» **WHAT YOU ARE ASKED TO DO**
Repeat word for word every line starting with the line that contains "Региональный журнал для" and going on through the line that contains "Regalo di benvenuto da 5€ **", with both of those lines included.

» **Saved data entries**
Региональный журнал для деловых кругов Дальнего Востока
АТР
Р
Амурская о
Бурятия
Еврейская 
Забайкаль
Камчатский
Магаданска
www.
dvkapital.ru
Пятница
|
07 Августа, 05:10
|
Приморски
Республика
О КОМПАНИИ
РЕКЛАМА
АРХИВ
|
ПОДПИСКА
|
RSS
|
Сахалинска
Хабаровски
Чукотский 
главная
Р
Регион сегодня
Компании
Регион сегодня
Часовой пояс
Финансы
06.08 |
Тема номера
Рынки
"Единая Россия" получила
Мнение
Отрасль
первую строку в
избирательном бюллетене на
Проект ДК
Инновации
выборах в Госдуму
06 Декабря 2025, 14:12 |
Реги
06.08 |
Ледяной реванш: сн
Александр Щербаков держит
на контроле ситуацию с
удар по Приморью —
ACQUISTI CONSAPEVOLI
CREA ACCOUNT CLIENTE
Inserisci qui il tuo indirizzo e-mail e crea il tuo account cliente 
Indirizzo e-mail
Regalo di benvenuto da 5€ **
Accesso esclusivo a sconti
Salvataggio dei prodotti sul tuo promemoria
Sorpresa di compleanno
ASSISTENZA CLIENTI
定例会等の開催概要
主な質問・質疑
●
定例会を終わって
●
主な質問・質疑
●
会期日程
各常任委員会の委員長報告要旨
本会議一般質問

...

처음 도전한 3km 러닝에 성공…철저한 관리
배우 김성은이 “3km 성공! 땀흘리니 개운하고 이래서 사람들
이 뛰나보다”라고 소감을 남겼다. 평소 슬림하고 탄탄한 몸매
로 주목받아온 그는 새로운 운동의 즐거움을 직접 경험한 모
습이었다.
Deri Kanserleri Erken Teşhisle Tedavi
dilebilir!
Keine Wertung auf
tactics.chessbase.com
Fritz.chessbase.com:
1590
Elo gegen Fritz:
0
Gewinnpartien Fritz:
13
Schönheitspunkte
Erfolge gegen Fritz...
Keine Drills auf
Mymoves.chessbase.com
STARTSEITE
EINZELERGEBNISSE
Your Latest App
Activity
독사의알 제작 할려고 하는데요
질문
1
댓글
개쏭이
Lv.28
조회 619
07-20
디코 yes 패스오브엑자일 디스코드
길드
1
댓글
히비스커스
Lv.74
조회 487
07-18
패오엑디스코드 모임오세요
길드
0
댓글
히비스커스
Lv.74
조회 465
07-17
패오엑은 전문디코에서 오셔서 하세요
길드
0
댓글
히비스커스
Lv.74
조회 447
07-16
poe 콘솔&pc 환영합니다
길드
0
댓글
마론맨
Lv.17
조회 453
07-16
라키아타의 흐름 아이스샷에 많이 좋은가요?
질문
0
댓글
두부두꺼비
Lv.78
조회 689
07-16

---

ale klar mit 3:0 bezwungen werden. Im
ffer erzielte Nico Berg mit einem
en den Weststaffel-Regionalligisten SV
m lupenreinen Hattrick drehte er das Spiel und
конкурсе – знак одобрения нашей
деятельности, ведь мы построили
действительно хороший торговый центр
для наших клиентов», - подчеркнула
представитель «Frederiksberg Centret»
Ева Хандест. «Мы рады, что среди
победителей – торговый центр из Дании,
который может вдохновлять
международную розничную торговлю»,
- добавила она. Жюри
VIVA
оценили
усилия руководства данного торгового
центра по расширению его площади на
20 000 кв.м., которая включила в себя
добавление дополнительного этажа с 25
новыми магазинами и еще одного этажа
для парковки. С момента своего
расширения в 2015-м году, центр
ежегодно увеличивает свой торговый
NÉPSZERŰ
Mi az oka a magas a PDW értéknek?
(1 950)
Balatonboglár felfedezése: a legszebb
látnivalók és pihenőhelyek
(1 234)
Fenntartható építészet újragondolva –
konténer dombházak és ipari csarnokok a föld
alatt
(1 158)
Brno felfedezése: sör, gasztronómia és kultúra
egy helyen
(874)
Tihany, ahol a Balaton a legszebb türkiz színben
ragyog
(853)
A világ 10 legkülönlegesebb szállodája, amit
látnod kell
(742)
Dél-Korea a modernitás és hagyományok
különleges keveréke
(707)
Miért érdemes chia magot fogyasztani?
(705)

» **RESULT OF THIS EXERCISE**
Региональный журнал для деловых кругов Дальнего Востока
АТР
Р
Амурская о
Бурятия
Еврейская 
Забайкаль
Камчатский
Магаданска
www.
dvkapital.ru
Пятница
|
07 Августа, 05:10
|
Приморски
Республика
О КОМПАНИИ
РЕКЛАМА
АРХИВ
|
ПОДПИСКА
|
RSS
|
Сахалинска
Хабаровски
Чукотский 
главная
Р
Регион сегодня
Компании
Регион сегодня
Часовой пояс
Финансы
06.08 |
Тема номера
Рынки
"Единая Россия" получила
Мнение
Отрасль
первую строку в
избирательном бюллетене на
Проект ДК
Инновации
выборах в Госдуму
06 Декабря 2025, 14:12 |
Реги
06.08 |
Ледяной реванш: сн
Александр Щербаков держит
на контроле ситуацию с
удар по Приморью —
ACQUISTI CONSAPEVOLI
CREA ACCOUNT CLIENTE
Inserisci qui il tuo indirizzo e-mail e crea il tuo account cliente 
Indirizzo e-mail
Regalo di benvenuto da 5€ **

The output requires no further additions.